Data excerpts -
==========

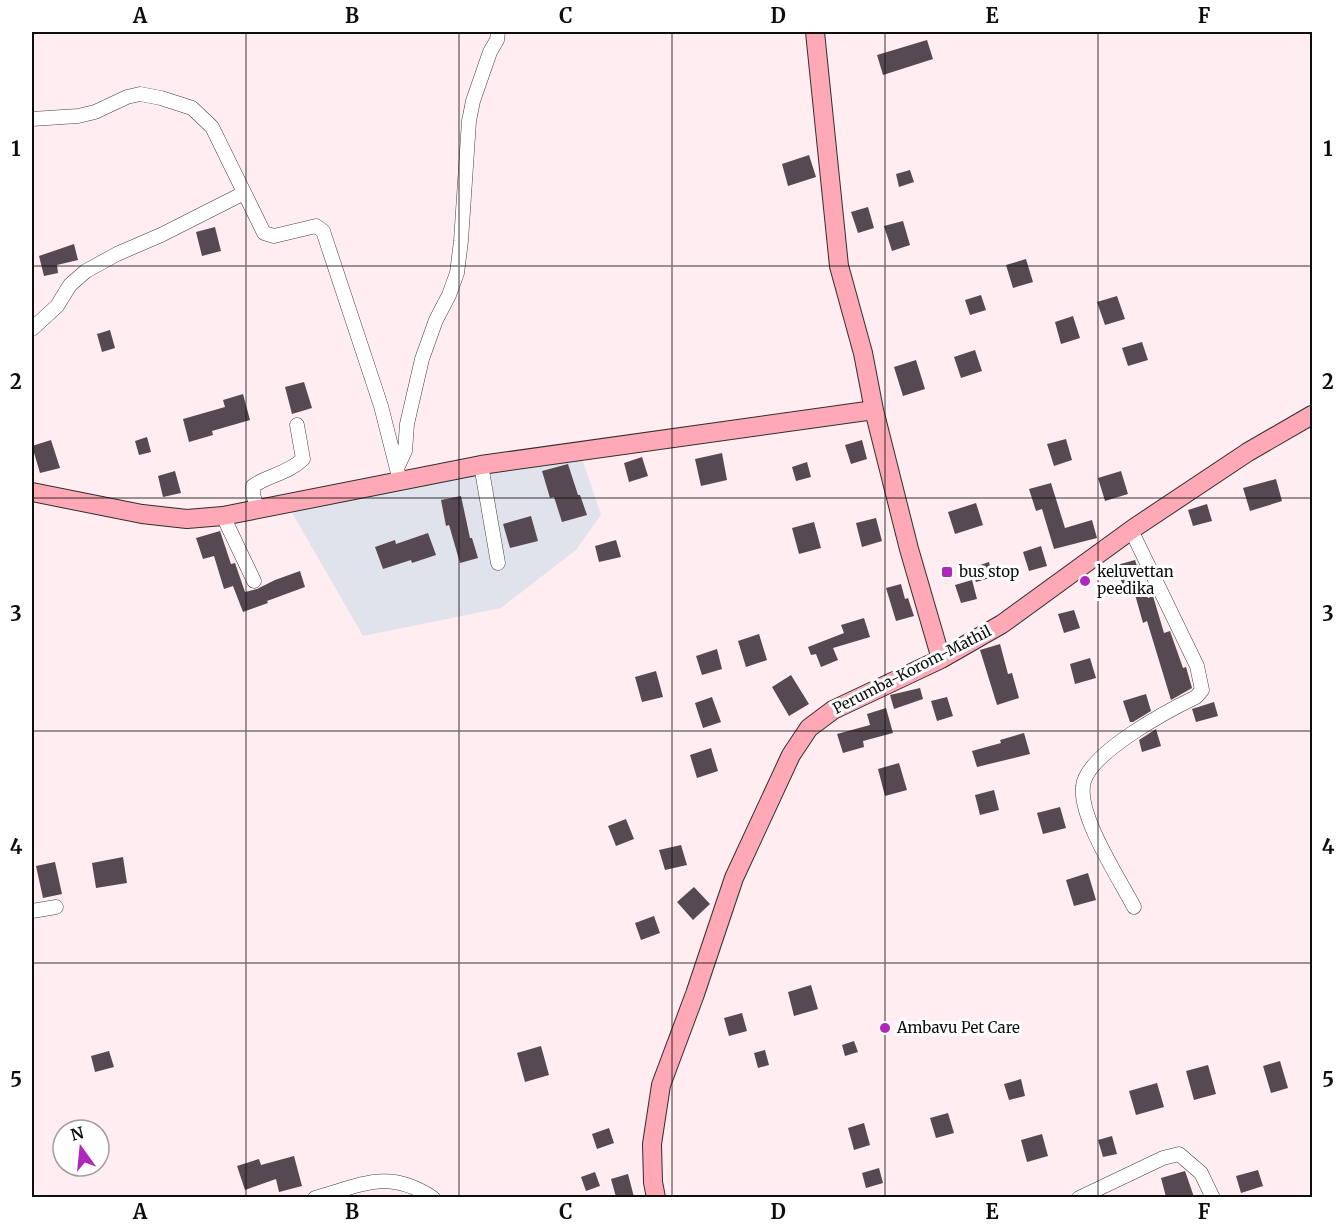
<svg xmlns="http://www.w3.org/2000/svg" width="1344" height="1229" font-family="Merriweather,serif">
  <rect width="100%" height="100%" fill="#ffedf1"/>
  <path fill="#e1e3ec" d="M581 455 601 515 576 550 501 608 363 636 291 511 436 481Z"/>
  <path fill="#564951" d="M927 40 933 59 883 75 877 55Z
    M809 155 816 177 788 186 782 164Z
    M910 170 914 182 899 187 896 174Z
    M868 207 874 228 858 233 851 212Z
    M903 221 910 245 892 251 884 226Z
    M215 227 221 251 202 256 196 232Z
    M74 244 78 260 57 265 58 273 44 276 39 256Z
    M1026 259 1033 282 1013 288 1006 265Z
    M981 295 986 310 970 315 965 300Z
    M1117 296 1125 319 1105 325 1097 302Z
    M1073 316 1080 338 1061 344 1055 322Z
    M110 330 115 348 102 352 97 334Z
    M1142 342 1148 360 1128 366 1122 348Z
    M975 350 982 371 961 378 954 357Z
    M916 360 925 389 903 396 894 367Z
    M304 382 312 408 292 414 285 387Z
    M243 394 250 420 212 431 213 435 189 442 183 419 225 407 223 400Z
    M147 437 151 452 139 455 135 441Z
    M1066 439 1072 460 1054 466 1047 444Z
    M51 440 60 468 40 473 32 446Z
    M862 440 867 459 851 464 845 445Z
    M722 453 727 480 701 486 695 459Z
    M642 457 648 476 629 482 624 463Z
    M807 462 811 477 796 481 792 467Z
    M568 464 578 495H580L587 515 562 522 554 497 550 498 542 471Z
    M175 471 181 493 163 497 158 476Z
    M1121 471 1128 494 1105 501 1098 478Z
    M1276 479 1282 501 1250 511 1243 488Z
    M1051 483 1065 528 1092 520 1097 538 1054 549 1042 509 1036 511 1029 489Z
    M461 496 470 538H472L478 558 460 563 449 525 446 526 441 500Z
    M976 503 983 525 955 534 948 512Z
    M1207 504 1212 521 1193 526 1188 510Z
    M531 516 538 541 510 548 503 524Z
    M876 518 882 541 862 547 856 523Z
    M814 522 821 548 799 554 792 528Z
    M220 531 231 564 235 563 245 592 257 589 275 580 300 571 305 587 267 601 268 603 243 612 233 586 224 589 214 556 203 559 196 538Z
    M428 533 436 555 412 563 411 560 383 569 375 547 395 540 396 544Z
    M616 540 621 557 599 562 595 546Z
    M1041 546 1047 566 1029 571 1023 552Z
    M1135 560 1148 598 1153 596 1164 633 1170 631 1183 668 1186 667 1192 688 1171 700 1147 621 1143 623 1132 584 1123 587 1117 565Z
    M989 562 993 577 976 582 971 568Z
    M972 580 977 599 961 603 955 585Z
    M901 584 905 599 908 598 914 616 896 621 886 588Z
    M1074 610 1080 628 1064 633 1058 614Z
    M864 618 870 637 833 648 838 660 821 667 816 654 811 655 808 647 844 633 841 625Z
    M759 634 767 660 746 667 738 641Z
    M1000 644 1008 674 1012 673 1019 698 997 705 980 650Z
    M717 649 722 669 702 675 696 656Z
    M1090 658 1096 678 1075 684 1070 664Z
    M656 671 663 697 642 702 635 677Z
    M791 675 809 704 789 716 772 687Z
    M920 688 923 699 894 709 890 695Z
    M1146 694 1151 711 1133 722H1130L1123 701Z
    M712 697 721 722 703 728 695 703Z
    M947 697 953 716 937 721 931 701Z
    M1214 702 1218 716 1196 722 1192 709Z
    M886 708 893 733 863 741 864 747 843 753 837 734 870 725 867 714Z
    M1156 729 1161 746 1142 752 1139 740Z
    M1024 733 1030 754 977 767 972 751 1001 743 1000 740Z
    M711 748 718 771 697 778 690 755Z
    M899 763 907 790 885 796 878 769Z
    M994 790 999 810 980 815 975 795Z
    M1060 807 1066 828 1043 834 1037 813Z
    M626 819 634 839 616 846 608 826Z
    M681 845 687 865 665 870 659 850Z
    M123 857 127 883 96 888 92 863Z
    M55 862 62 894 43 898 36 866Z
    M1088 873 1096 900 1074 906 1066 880Z
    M694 887 710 904 693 920 677 902Z
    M654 916 660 933 641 940 635 923Z
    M811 985 818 1009 794 1016 788 992Z
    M742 1013 747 1031 729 1036 724 1018Z
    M854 1041 858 1052 845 1056 842 1045Z
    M541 1046 549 1075 525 1082 517 1053Z
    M765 1050 769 1065 758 1068 754 1053Z
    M109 1051 114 1067 95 1072 91 1056Z
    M1280 1061 1288 1088 1271 1093 1263 1066Z
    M1208 1065 1216 1094 1194 1100 1186 1071Z
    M1021 1079 1025 1096 1009 1100 1004 1084Z
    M1157 1083 1164 1107 1136 1115 1129 1091Z
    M948 1113 954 1133 936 1138 930 1118Z
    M864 1123 870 1145 854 1150 848 1128Z
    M609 1128 614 1143 597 1149 592 1134Z
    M1042 1134 1048 1156 1027 1162 1021 1140Z
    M1112 1136 1117 1154 1103 1157 1098 1140Z
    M294 1156 302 1186 279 1192 276 1179 245 1190 237 1166 259 1159 261 1165Z
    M879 1168 883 1183 866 1188 862 1173Z
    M1258 1170 1263 1186 1241 1193 1236 1176Z
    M1185 1171 1194 1197H1166L1161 1178Z
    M595 1172 600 1186 586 1191 581 1177Z
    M628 1174 634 1197H616L611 1179Z"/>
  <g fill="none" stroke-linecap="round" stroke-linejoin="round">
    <g stroke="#404040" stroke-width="15">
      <path id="street" d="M32 119 78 116 95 112 127 97 140 94 161 98 192 108 212 127 264 233 274 236 316 226 323 231 381 406 400 481
        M32 329 57 306 70 285 86 271 117 254 161 235 244 193
        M481 465 498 563
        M397 468 405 451 407 424 422 359 436 320 449 295 457 273 461 241 469 121 473 101 490 52 497 40 498 32
        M258 509 253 495V486C269 475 289 473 303 459L297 425
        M223 516 254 581
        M1131 530 1197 666 1202 690 1196 697C1169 710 1086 754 1083 786 1079 818 1119 878 1134 907
        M32 911 56 907
        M315 1198C362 1185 388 1168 433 1198
        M1079 1198 1163 1158 1179 1154 1201 1173 1213 1198"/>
    </g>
    <g stroke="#2f2f2f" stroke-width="20">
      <path id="secondary" d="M815 32 839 266 863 353 874 410 909 549 941 659
        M32 492 142 514 187 519 223 516 481 465 874 410
        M656 1198 653 1182 652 1144 661 1085 695 994 734 878 791 755 809 728 833 710 941 659 1002 624 1134 528 1248 452 1312 415"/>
    </g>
    <use href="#street" stroke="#fff" stroke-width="14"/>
    <use href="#secondary" stroke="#fea9b5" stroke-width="18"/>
  </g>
  <path fill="none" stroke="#0d0d0d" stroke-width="1.5" stroke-opacity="0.55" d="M246 32V1198M459 32V1198M672 32V1198M885 32V1198M1098 32V1198M32 266H1312M32 498H1312M32 731H1312M32 963H1312"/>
  <g fill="#b027bb" stroke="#fff" stroke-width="2">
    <rect x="941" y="566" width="12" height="12" rx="3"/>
    <circle cx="1085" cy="581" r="6"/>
    <circle cx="885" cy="1028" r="6"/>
  </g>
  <g text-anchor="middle" stroke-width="6" stroke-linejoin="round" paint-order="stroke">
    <g font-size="15" fill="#0d0d0d" stroke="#fff" text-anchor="start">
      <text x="959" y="577">bus stop</text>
      <text x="1097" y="577">keluvettan<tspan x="1097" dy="17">peedika</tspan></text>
      <text x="897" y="1033">Ambavu Pet Care</text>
    </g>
    <g font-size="15" fill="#0d0d0d" stroke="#fff">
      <text transform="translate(912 670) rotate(-27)" y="5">Perumba-Korom-Mathil</text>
    </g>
  </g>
  <rect width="1344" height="1229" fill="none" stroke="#ffffff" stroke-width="66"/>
  <g transform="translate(81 1148) rotate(345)"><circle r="28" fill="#ffffff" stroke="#9e9e9e" stroke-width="1.5"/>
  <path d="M0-4.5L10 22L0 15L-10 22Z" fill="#b027bb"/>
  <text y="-9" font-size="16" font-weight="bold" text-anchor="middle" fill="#0d0d0d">N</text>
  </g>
  <rect x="33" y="33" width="1278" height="1163" fill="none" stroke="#0d0d0d" stroke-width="2"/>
  <g font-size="20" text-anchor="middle" font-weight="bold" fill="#0d0d0d">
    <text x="140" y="23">A</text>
    <text x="352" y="23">B</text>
    <text x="566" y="23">C</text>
    <text x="778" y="23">D</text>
    <text x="992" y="23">E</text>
    <text x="1204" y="23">F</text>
    <text x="16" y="156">1</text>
    <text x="1328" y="156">1</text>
    <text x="16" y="389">2</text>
    <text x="1328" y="389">2</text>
    <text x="16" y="621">3</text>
    <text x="1328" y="621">3</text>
    <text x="16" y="854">4</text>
    <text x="1328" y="854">4</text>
    <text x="16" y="1087">5</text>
    <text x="1328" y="1087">5</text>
    <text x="140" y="1219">A</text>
    <text x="352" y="1219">B</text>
    <text x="566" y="1219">C</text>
    <text x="778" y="1219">D</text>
    <text x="992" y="1219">E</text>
    <text x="1204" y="1219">F</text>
  </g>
</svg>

==========

Filter the entries above down to the lines that contain the word "round".

Written answer -
  <g fill="none" stroke-linecap="round" stroke-linejoin="round">
  <g text-anchor="middle" stroke-width="6" stroke-linejoin="round" paint-order="stroke">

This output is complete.